* [Problem requirements]
Write out everything in the court opinion below from "No attempt will" down to "corporation to him.", substituting "shareholder" for "stockholder".
[Start of Text]
In the presentation of this case, counsel on both sides have given the court the benefit of extended briefs discussing the numerous authorities which have spoken upon the question in hand. Conflicting views of the various courts have been emphasized, and our attention has been directed to the considerations that are apparently responsible for the different conclusions reached.

No attempt will be made to reconcile the authorities cited or to point out in detail wherein they are conflicting. From our examin*303ation of them, however, we are impressed that certain consistent principles are well established:

(1) Where the stockholder is liable to the corporation, as upon an unpaid subscription, or where there is an added statutory liability directly to the corporation so that the right of the creditor to realize upon the liability of the stockholder may be said to be derived from the corporation, the stockholder may set off the liability of the corporation to him.
[End of Text]
[Start of Given records]
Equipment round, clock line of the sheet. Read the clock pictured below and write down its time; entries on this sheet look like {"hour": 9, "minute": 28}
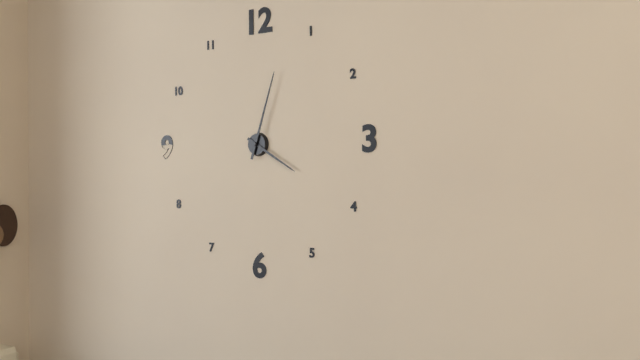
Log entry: {"hour": 4, "minute": 3}
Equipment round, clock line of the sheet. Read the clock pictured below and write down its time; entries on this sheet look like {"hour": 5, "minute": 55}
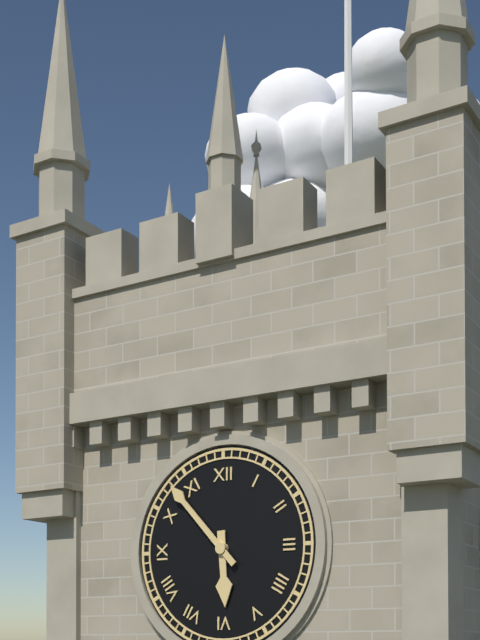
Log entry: {"hour": 5, "minute": 53}
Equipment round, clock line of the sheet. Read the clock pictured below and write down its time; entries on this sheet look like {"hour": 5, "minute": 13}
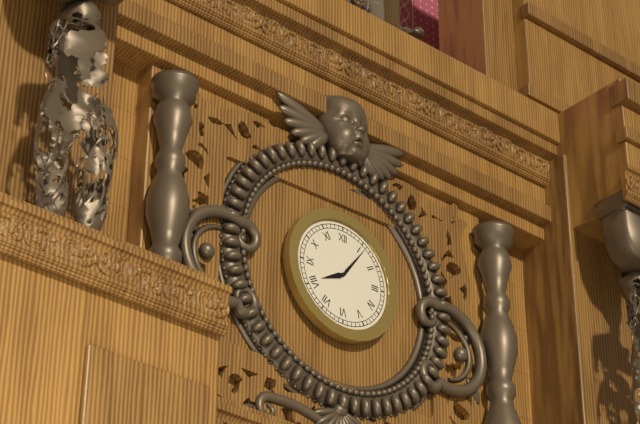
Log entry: {"hour": 8, "minute": 6}
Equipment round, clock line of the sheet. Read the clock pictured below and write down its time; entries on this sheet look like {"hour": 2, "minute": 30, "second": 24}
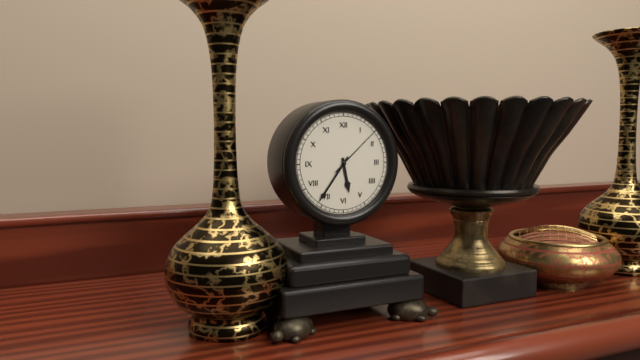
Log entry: {"hour": 5, "minute": 36, "second": 8}
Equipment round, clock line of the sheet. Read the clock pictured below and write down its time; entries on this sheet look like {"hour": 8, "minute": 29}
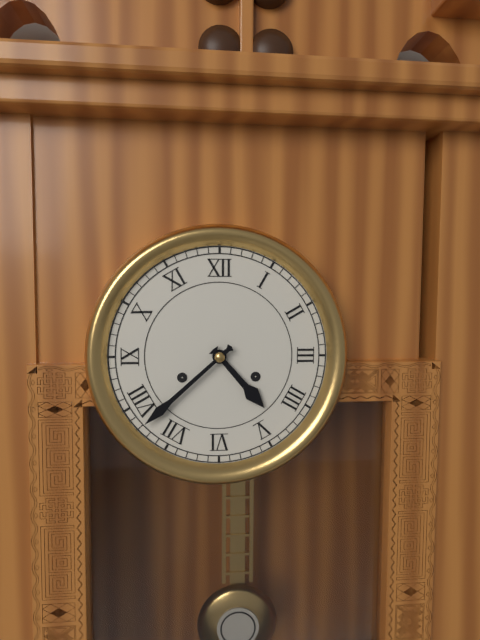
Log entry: {"hour": 4, "minute": 38}
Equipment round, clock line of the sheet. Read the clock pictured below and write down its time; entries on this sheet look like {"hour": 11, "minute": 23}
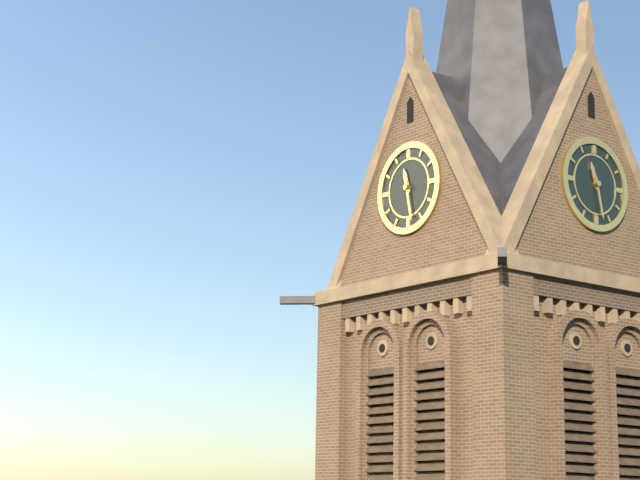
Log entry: {"hour": 11, "minute": 28}
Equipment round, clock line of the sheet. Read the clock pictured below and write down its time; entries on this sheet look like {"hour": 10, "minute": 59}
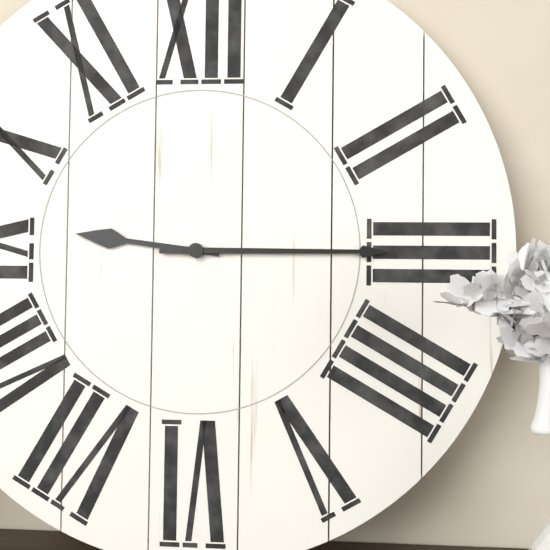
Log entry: {"hour": 9, "minute": 15}
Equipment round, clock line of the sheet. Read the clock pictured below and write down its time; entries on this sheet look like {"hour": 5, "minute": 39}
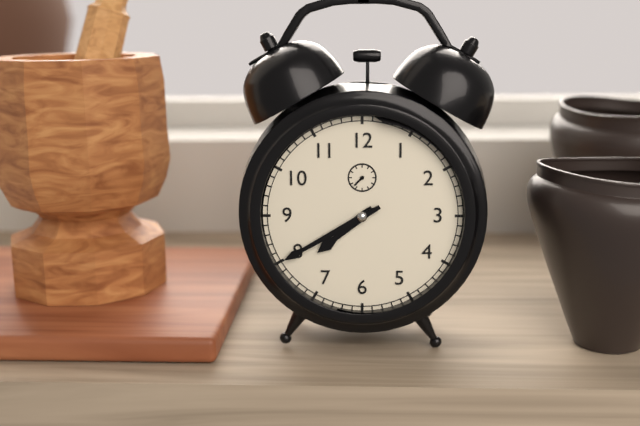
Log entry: {"hour": 7, "minute": 40}
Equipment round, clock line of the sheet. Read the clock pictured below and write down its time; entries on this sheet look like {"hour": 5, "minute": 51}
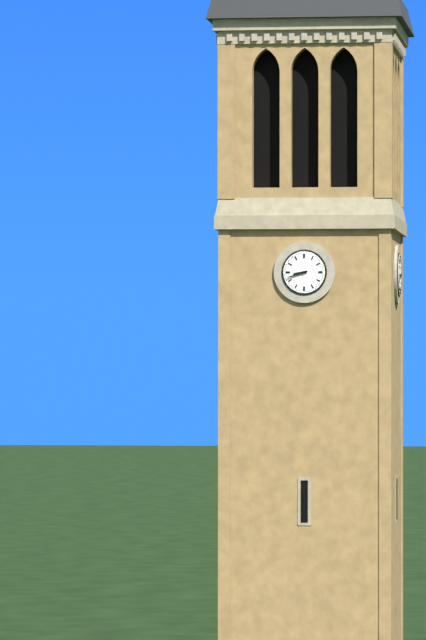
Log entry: {"hour": 8, "minute": 42}
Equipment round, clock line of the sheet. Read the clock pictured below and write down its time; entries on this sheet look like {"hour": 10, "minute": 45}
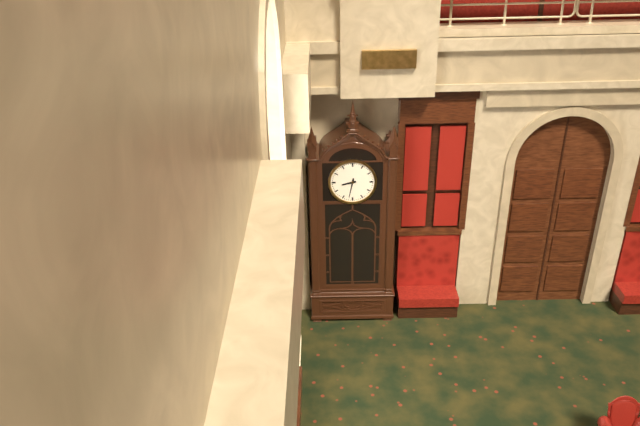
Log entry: {"hour": 8, "minute": 32}
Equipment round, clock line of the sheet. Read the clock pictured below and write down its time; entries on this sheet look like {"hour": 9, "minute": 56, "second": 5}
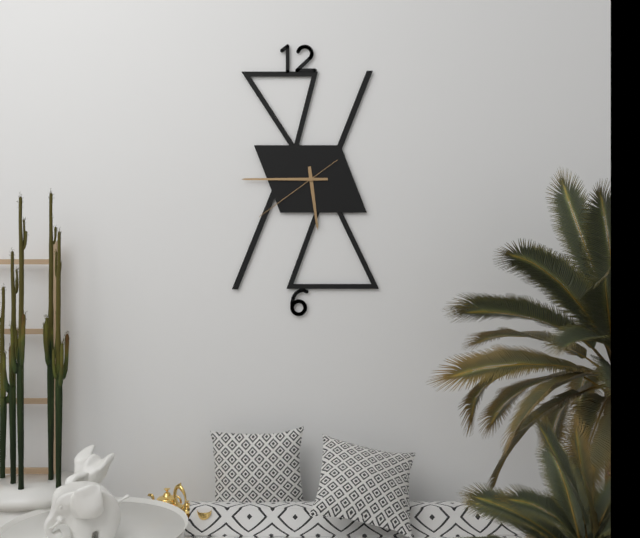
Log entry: {"hour": 5, "minute": 45, "second": 39}
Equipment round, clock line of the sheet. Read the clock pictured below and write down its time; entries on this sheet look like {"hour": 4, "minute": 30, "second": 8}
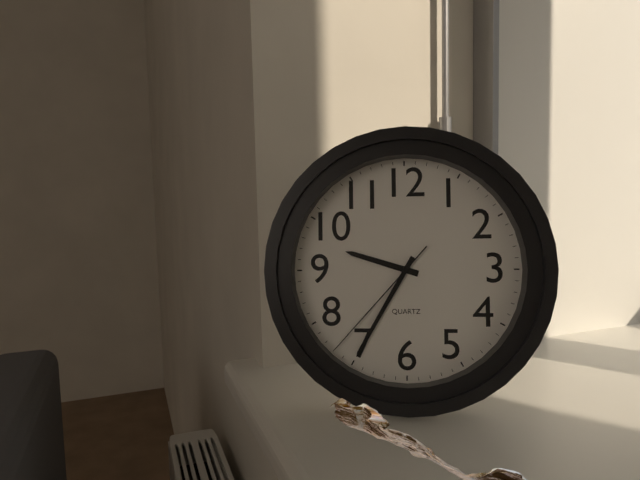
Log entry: {"hour": 9, "minute": 35, "second": 37}
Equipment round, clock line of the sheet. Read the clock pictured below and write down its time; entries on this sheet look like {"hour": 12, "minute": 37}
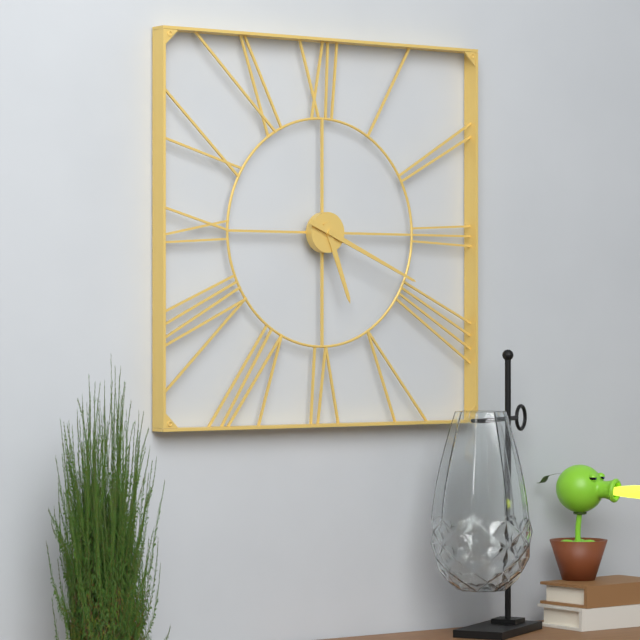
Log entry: {"hour": 5, "minute": 19}
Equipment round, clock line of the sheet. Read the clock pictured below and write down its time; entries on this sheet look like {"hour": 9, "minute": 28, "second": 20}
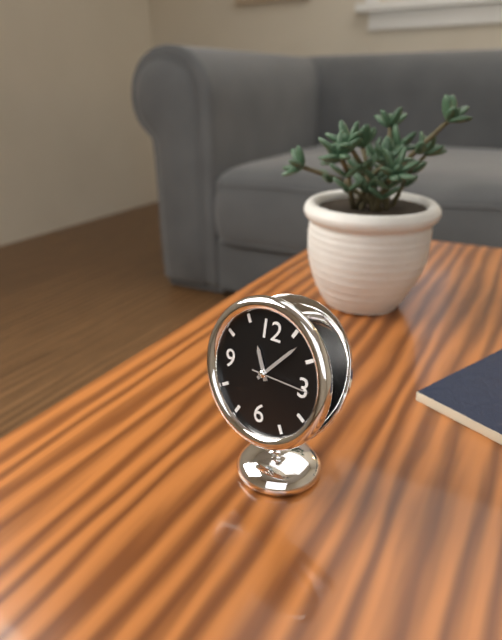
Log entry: {"hour": 11, "minute": 7, "second": 15}
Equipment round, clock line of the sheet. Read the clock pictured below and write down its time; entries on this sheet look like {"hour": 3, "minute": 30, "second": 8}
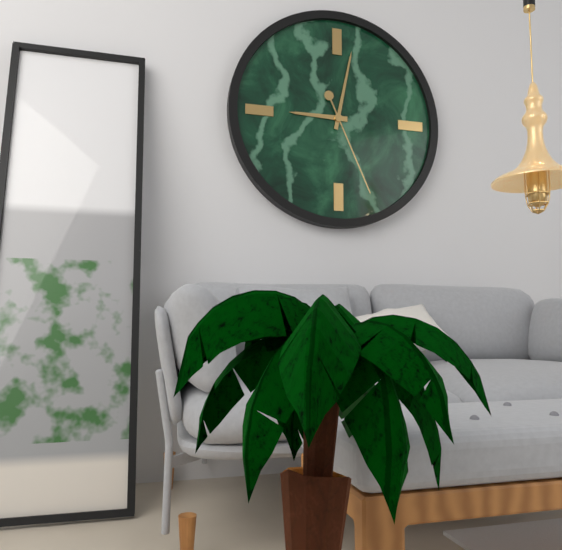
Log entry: {"hour": 9, "minute": 2, "second": 26}
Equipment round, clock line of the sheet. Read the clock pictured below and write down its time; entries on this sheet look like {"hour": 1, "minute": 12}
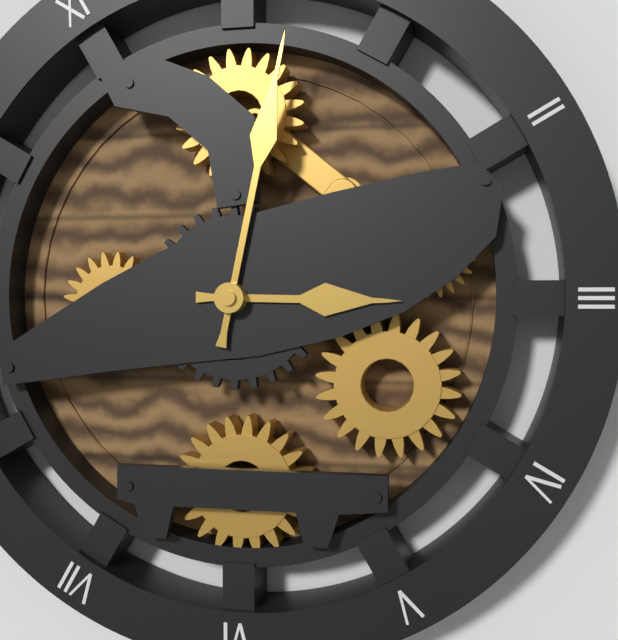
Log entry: {"hour": 3, "minute": 2}
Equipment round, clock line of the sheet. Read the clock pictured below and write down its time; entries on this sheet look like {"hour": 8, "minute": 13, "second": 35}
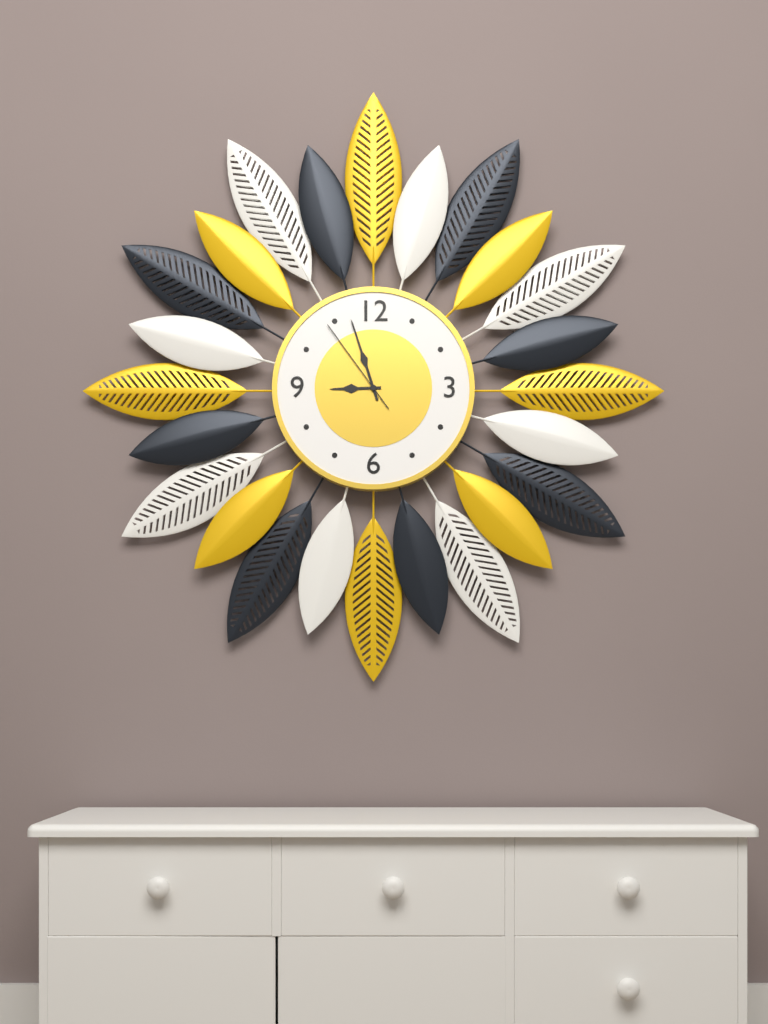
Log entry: {"hour": 8, "minute": 57, "second": 54}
[End of Given records]
* [Written response]
No attempt will be made to reconcile the authorities cited or to point out in detail wherein they are conflicting. From our examin*303ation of them, however, we are impressed that certain consistent principles are well established:

(1) Where the shareholder is liable to the corporation, as upon an unpaid subscription, or where there is an added statutory liability directly to the corporation so that the right of the creditor to realize upon the liability of the shareholder may be said to be derived from the corporation, the shareholder may set off the liability of the corporation to him.